Some of the larger bills, according to the complaint, included $732,000 to pay for a $1.75 million home, $300,000 for luxury cars, more than $130,000 for jewelry, and $55,000 to a local religious organization.

Elm and Elm Tree Advisors also provided false valuation statements to investors, the SEC said, such as one statement for the period ended November 28, 2014 saying that one fund was worth more than $125 million. The truth, according to the agency, was that none of the funds earned a profit during the relevant time period, "and thus could not have been valued anywhere near what the valuation statement reported. Rather, the funds lost $3.9 million in trading, and Elm returned additional money to other investors or misappropriated it himself. … Records show that the TD Ameritrade brokerage account in which Elm traded had only approximately $3.2 million as of the end of November 2014."
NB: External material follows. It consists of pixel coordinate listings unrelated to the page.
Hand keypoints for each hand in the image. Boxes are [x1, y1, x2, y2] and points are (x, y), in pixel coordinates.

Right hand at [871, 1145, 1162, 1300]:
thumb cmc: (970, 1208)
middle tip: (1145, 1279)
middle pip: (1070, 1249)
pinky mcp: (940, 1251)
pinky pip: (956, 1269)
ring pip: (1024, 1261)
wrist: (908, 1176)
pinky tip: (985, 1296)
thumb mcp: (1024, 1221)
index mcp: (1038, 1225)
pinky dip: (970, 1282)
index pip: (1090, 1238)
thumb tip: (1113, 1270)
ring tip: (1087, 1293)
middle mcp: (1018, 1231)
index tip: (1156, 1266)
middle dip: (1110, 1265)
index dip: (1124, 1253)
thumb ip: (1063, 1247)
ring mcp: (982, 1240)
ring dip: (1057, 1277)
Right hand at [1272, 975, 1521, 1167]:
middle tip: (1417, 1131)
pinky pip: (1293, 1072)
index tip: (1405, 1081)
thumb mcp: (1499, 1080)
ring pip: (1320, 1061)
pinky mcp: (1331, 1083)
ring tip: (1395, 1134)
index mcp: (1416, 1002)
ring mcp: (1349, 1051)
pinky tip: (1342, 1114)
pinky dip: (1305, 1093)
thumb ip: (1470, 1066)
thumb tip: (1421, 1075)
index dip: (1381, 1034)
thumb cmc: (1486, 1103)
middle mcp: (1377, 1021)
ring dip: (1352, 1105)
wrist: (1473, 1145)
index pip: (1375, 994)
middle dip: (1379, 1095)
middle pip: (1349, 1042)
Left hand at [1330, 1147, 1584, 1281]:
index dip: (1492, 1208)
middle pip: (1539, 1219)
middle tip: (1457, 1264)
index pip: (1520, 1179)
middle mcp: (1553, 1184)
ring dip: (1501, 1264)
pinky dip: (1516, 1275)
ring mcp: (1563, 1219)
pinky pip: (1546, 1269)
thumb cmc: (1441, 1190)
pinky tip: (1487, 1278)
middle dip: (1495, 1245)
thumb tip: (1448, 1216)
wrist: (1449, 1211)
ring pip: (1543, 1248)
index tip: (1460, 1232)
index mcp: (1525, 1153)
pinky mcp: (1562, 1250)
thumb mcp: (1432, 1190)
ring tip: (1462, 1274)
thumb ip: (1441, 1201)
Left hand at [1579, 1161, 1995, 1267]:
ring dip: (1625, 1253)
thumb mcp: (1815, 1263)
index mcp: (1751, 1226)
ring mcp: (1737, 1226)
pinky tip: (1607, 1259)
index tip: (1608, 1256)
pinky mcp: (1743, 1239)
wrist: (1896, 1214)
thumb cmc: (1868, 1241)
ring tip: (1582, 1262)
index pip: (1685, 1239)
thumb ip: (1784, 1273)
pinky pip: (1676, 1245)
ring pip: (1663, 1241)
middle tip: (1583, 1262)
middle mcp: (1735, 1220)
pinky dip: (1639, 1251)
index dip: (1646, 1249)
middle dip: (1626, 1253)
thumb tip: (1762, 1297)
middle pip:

The SEC charged Elm and Elm Tree Advisors with 10 counts of fraud, including violating Sections 17(a)(1), 17(a)(2) and 17(a)(3) of the Securities Act for engaging in fraud; Section 10(b) of the Exchange Act and its Rules 10b-5(a), (b) and (c), also for engaging in fraud; Sections 206(1) and 206(2) of the Advisers Act, which prohibit fraud; Section 206(4) of the Advisers Act and its Rule 206(4)-8(a)(1) for making untrue statements of material fact; and Section 206(4) of the Advisers Act and its Rule 206(4)-8(a)(2) for engaging in fraud. An attorney representing Elm and Elm Tree Advisors did not respond to either an email or a message left with his office.